● **À FAIRE**
[1] Recopiez tout ce qui va de « Voilà une bien » jusqu'à « bien triste manière. » dans le texte sur la saga Metal Gear.
[2] Indiquez si chaque affirmation concorde avec le texte sur la saga Metal Gear, en répondant par oui ou par non et en citant les mots décisifs du texte : (a) la compilation sort le 24 octobre ; (b) sur PS4, la compilation existe en version physique ; (c) la licence appartenait à Hideo Kojima.

● **TEXTE FOURNI**
"""

Voilà une bien curieuse trajectoire que celle de la licence Metal Gear. À la fois culte et populaire, notamment grâce à Metal Gear Solid et à ses trois suites principales, la saga a aussi connu moult spin-off sur quasi tous les types de supports, du Game Boy au mobile en passant par la PSP. Malheureusement, le bébé de Hideo Kojima a commencé à lui filer entre les doigts et Metal Gear Solid V : Phantom Pain symbolisa la fin chaotique des relations entre la star japonaise et Konami, à qui appartenait la licence. Metal Gear Survive, une déclinaison axée survie/tower defense en coopération, plantait le dernier clou du cercueil d’une licence terminée d’une bien triste manière.
Et puis, cinq ans et quelques parties de pachinko plus tard, Konami a décidé de ressortir son monstre sacré du placard. Par l’annonce du remake du troisième opus, Metal Gear Solid Delta, mais aussi, et c’est ce qui nous intéresse aujourd’hui, par la sortie du premier volet d’une copieuse compilation. Metal Gear Solid: Master Collection Vol.1 a donc pour projet de regrouper les cinq premiers épisodes principaux, de Metal Gear à Metal Gear Solid 3: Snake Eater. Bon, d’accord, ça fait beaucoup de Metal Gear pour une simple introduction. Mais, au moins, vous savez où nous mettons les pieds dans cette collection qui débarque le 24 octobre sur PS5, Xbox Series, Switch, PC, ainsi que sur PS4 uniquement en dématérialisé. Maintenant, est-ce que de grandes figures du passé font une bonne compilation moderne ? C’est ce que nous allons tenter de juger.

"""

● **LIGNES DE DONNÉES**
"""

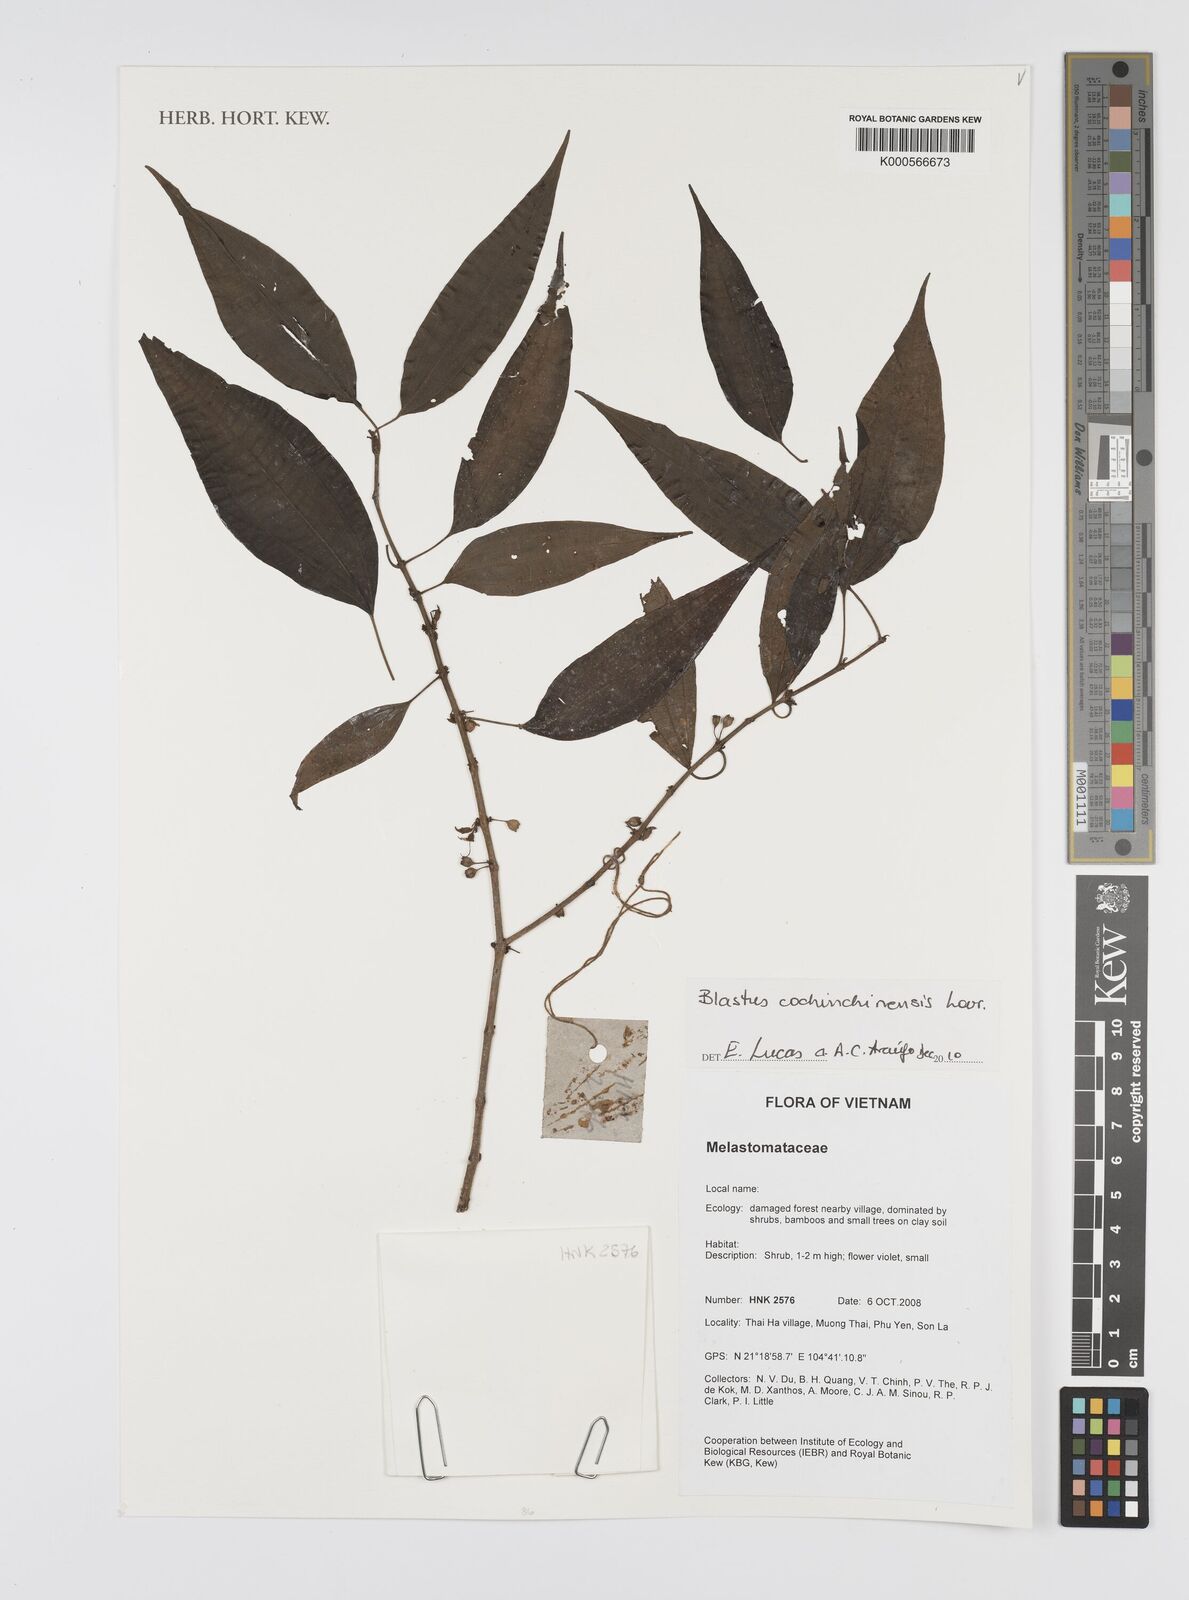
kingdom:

"""

● **RÉPONSES DANS L'ORDRE**
[1]
Voilà une bien curieuse trajectoire que celle de la licence Metal Gear. À la fois culte et populaire, notamment grâce à Metal Gear Solid et à ses trois suites principales, la saga a aussi connu moult spin-off sur quasi tous les types de supports, du Game Boy au mobile en passant par la PSP. Malheureusement, le bébé de Hideo Kojima a commencé à lui filer entre les doigts et Metal Gear Solid V : Phantom Pain symbolisa la fin chaotique des relations entre la star japonaise et Konami, à qui appartenait la licence. Metal Gear Survive, une déclinaison axée survie/tower defense en coopération, plantait le dernier clou du cercueil d’une licence terminée d’une bien triste manière.

[2]
(a) Oui : « cette collection qui débarque le 24 octobre »
(b) Non : « ainsi que sur PS4 uniquement en dématérialisé »
(c) Non : « Konami, à qui appartenait la licence »